Father John controls everything inside The Fence. And Father John likes rules. Especially about never talking to Outsiders. Because Father John knows the truth. He knows what is right, and what is wrong. He knows what is coming.
Moonbeam is starting to doubt, though. She’s starting to see the lies behind Father John’s words. She wants him to be found out.
What if the only way out of the darkness is to light a fire?
My Rating: ★★★★★
I was immediately sold on reading this book the second I found out that it was about a cult. There is something so mysterious about a cult that really draws me in. A fascination to discover how people live in them and what it is that draws their faith. I had heard brilliant things about After the Fire and so I dived straight in after receiving the book as a birthday gift.
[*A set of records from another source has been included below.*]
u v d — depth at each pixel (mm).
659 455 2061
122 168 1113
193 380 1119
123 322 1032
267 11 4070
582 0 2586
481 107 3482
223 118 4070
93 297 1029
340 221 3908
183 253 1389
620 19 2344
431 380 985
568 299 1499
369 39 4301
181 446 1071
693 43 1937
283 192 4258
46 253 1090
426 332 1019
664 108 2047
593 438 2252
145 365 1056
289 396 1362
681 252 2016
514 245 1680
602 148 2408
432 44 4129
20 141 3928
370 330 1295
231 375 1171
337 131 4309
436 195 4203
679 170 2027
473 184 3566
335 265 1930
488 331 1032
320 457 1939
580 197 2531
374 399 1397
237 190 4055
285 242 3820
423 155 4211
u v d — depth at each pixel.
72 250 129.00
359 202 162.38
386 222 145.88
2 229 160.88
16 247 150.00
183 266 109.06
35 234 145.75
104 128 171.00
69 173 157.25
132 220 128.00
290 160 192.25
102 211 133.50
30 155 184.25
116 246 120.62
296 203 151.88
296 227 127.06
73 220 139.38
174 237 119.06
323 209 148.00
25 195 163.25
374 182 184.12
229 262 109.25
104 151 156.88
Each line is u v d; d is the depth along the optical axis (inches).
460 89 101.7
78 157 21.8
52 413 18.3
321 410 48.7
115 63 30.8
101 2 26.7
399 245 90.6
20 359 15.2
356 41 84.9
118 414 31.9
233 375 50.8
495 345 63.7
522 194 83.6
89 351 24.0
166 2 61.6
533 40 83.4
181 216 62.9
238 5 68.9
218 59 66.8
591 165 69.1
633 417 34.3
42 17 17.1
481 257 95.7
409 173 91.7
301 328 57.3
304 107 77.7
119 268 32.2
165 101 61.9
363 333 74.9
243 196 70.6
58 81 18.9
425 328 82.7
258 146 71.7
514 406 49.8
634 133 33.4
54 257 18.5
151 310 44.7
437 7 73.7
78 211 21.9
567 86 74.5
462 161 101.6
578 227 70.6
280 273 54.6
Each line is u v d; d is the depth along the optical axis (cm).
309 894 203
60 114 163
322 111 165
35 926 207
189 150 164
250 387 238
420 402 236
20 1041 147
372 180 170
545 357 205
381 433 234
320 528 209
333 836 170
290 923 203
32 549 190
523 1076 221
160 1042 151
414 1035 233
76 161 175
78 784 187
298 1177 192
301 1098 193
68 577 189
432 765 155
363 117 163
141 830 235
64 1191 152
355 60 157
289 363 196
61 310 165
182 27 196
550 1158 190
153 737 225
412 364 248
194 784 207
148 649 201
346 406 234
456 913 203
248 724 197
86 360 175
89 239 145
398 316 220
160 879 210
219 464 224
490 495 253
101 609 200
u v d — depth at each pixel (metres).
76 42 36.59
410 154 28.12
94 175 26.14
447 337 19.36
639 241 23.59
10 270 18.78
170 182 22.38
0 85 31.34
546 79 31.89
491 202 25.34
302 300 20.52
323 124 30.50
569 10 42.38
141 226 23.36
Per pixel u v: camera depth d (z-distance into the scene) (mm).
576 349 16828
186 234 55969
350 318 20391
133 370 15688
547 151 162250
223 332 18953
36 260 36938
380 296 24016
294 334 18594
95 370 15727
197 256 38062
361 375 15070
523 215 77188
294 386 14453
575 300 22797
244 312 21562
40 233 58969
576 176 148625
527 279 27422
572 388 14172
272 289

Will Hill certainly does not mess around with his writing and this is such a well crafted story of faith and the way in which our faith can sometimes waiver. Father John is an awful person and I felt nothing but pure hatred towards him. Something I think that Will Hill did incredibly well was to allow us as readers to see both sides of the story. As easily as I could hate Father John, I could also easily understand and see how many of the people in the cult believed him and had faith in him. This was something that really interested me as it isn’t something I had really considered before reading this book. Why is it that people put so much faith in such obviously abusive leaders?
The structure of this book was another thing that I really quite liked. Flicking back and forth between ‘Before’ and ‘After’ really helped to build the intrigue and mystery around Moonbeam’s secret. What exactly had happened in the compound? How did Moonbeam end up in the ‘After’? It was a really great way to explore Moonbeam’s character and get to know her through a series of events she had been through in her earlier life. I think it’s definitely one of the reasons I felt such a strong pull towards Moonbeam as a character. I really felt like I was living through each conversation with her and there was plenty in there to shock and enrage me.
I loved reading Moonbeam as a main character and had such huge sympathy towards her. It was clear from the beginning that there was more to Moonbeam’s story than first meets the eye and the intrigue intensifies as the story moves on and we see Moonbeam coming to terms with her life inside the cult and learn to trust those who have rescued her. With that trust comes a series of revelations from her life within the compound. Without a doubt Moonbeam has been through a traumatic experience but her ability to trust her own instincts and be able to question everything she thought she trusted is such a huge value in her character.
Two other characters whom I unexpectedly really enjoyed reading where Dr Hernandez and Agent Carlyle. There was something about their dynamic that just really caught me and I loved the idea of caring, cautious Dr Hernandez and fiery, enraged Agent Carlyle having some seriously heated conversations out of Moonbeam’s earshot. Dr Hernandez having dealt with numerous cases like Moonbeam’s before is much more able to cope with Moonbeam’s situation but we see Agent Carlyle have a really tough time with it, especially being father to a daughter of his own. His anger and distress was really relatable and I thought it was that added dimension that made this book feel so real. I loved their dynamic and especially the journey we see Agent Carlyle in particular go on by the end of the book.
After the Fire is a harrowing but real look at the effects of life within a cult and the after effects on those who escape. It is sure to send you on a rollercoaster of emotions from anger and sadness all the way back to hope.
Have you read After the Fire? What did you think?
What are your favourite books about cults?